- **Exercise**: Restate each of the lines below word for word and drop every picture.

== Data to use ==

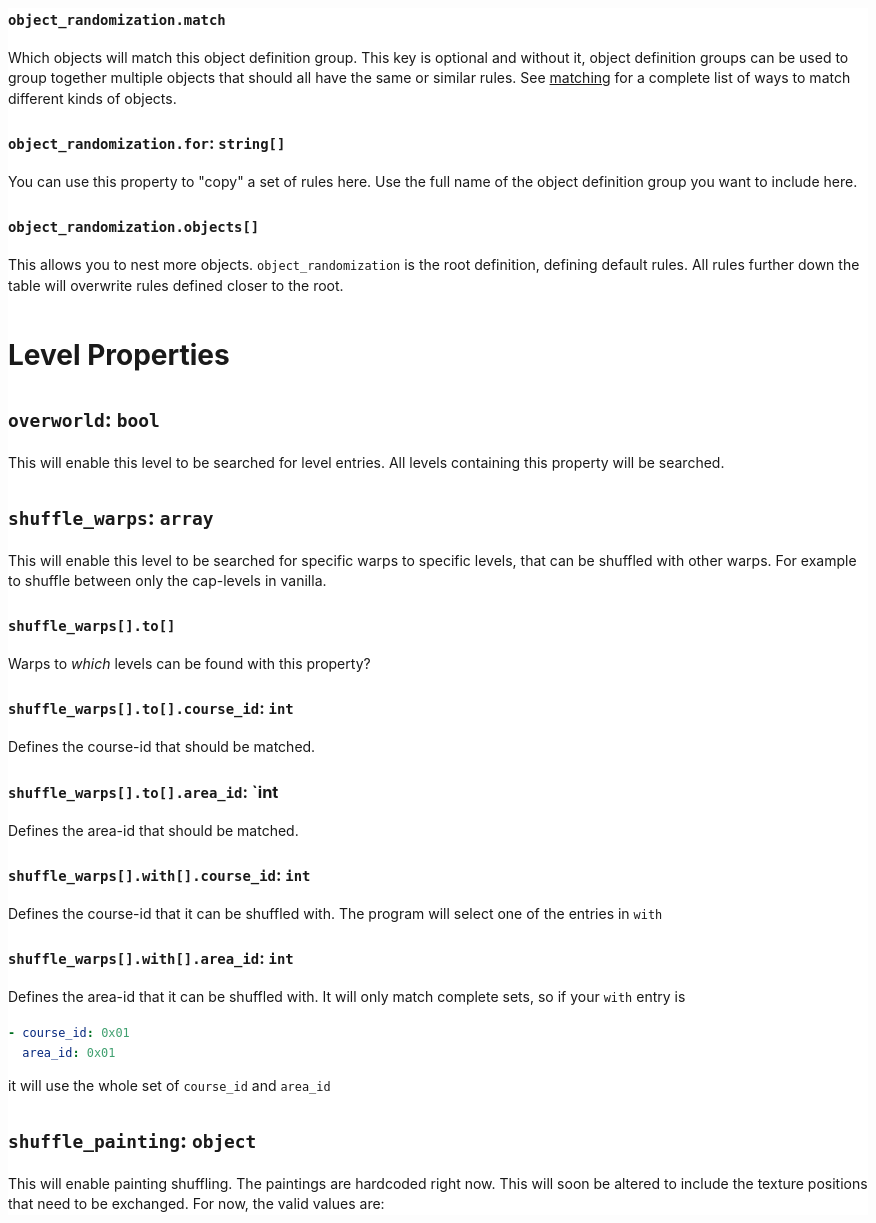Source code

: ### `object_randomization.match`
Which objects will match this object definition group. This key is optional and without it, object definition groups can be used to group together multiple objects that should all have the same or similar rules. See [matching](#matching) for a complete list of ways to match different kinds of objects.

### `object_randomization.for`: `string[]`
You can use this property to "copy" a set of rules here. Use the full name of the object definition group you want to include here.

### `object_randomization.objects[]`
This allows you to nest more objects. `object_randomization` is the root definition, defining default rules. All rules further down the table will overwrite rules defined closer to the root.

# Level Properties

## `overworld`: `bool`
This will enable this level to be searched for level entries. All levels containing this property will be searched.

## `shuffle_warps`: `array`
This will enable this level to be searched for specific warps to specific levels, that can be shuffled with other warps. For example to shuffle between only the cap-levels in vanilla.

### `shuffle_warps[].to[]`
Warps to _which_ levels can be found with this property?

### `shuffle_warps[].to[].course_id`: `int`
Defines the course-id that should be matched.

### `shuffle_warps[].to[].area_id`: `int
Defines the area-id that should be matched.

### `shuffle_warps[].with[].course_id`: `int`
Defines the course-id that it can be shuffled with. The program will select one of the entries in `with`

### `shuffle_warps[].with[].area_id`: `int`
Defines the area-id that it can be shuffled with. It will only match complete sets, so if your `with` entry is 
```yml
- course_id: 0x01
  area_id: 0x01
```
it will use the whole set of `course_id` and `area_id`

## `shuffle_painting`: `object`
This will enable painting shuffling. The paintings are hardcoded right now. This will soon be altered to include the texture positions that need to be exchanged. For now, the valid values are:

===

- **Response to this task**:
Source code

: ### `object_randomization.match`
Which objects will match this object definition group. This key is optional and without it, object definition groups can be used to group together multiple objects that should all have the same or similar rules. See [matching](#matching) for a complete list of ways to match different kinds of objects.

### `object_randomization.for`: `string[]`
You can use this property to "copy" a set of rules here. Use the full name of the object definition group you want to include here.

### `object_randomization.objects[]`
This allows you to nest more objects. `object_randomization` is the root definition, defining default rules. All rules further down the table will overwrite rules defined closer to the root.

# Level Properties

## `overworld`: `bool`
This will enable this level to be searched for level entries. All levels containing this property will be searched.

## `shuffle_warps`: `array`
This will enable this level to be searched for specific warps to specific levels, that can be shuffled with other warps. For example to shuffle between only the cap-levels in vanilla.

### `shuffle_warps[].to[]`
Warps to _which_ levels can be found with this property?

### `shuffle_warps[].to[].course_id`: `int`
Defines the course-id that should be matched.

### `shuffle_warps[].to[].area_id`: `int
Defines the area-id that should be matched.

### `shuffle_warps[].with[].course_id`: `int`
Defines the course-id that it can be shuffled with. The program will select one of the entries in `with`

### `shuffle_warps[].with[].area_id`: `int`
Defines the area-id that it can be shuffled with. It will only match complete sets, so if your `with` entry is 
```yml
- course_id: 0x01
  area_id: 0x01
```
it will use the whole set of `course_id` and `area_id`

## `shuffle_painting`: `object`
This will enable painting shuffling. The paintings are hardcoded right now. This will soon be altered to include the texture positions that need to be exchanged. For now, the valid values are:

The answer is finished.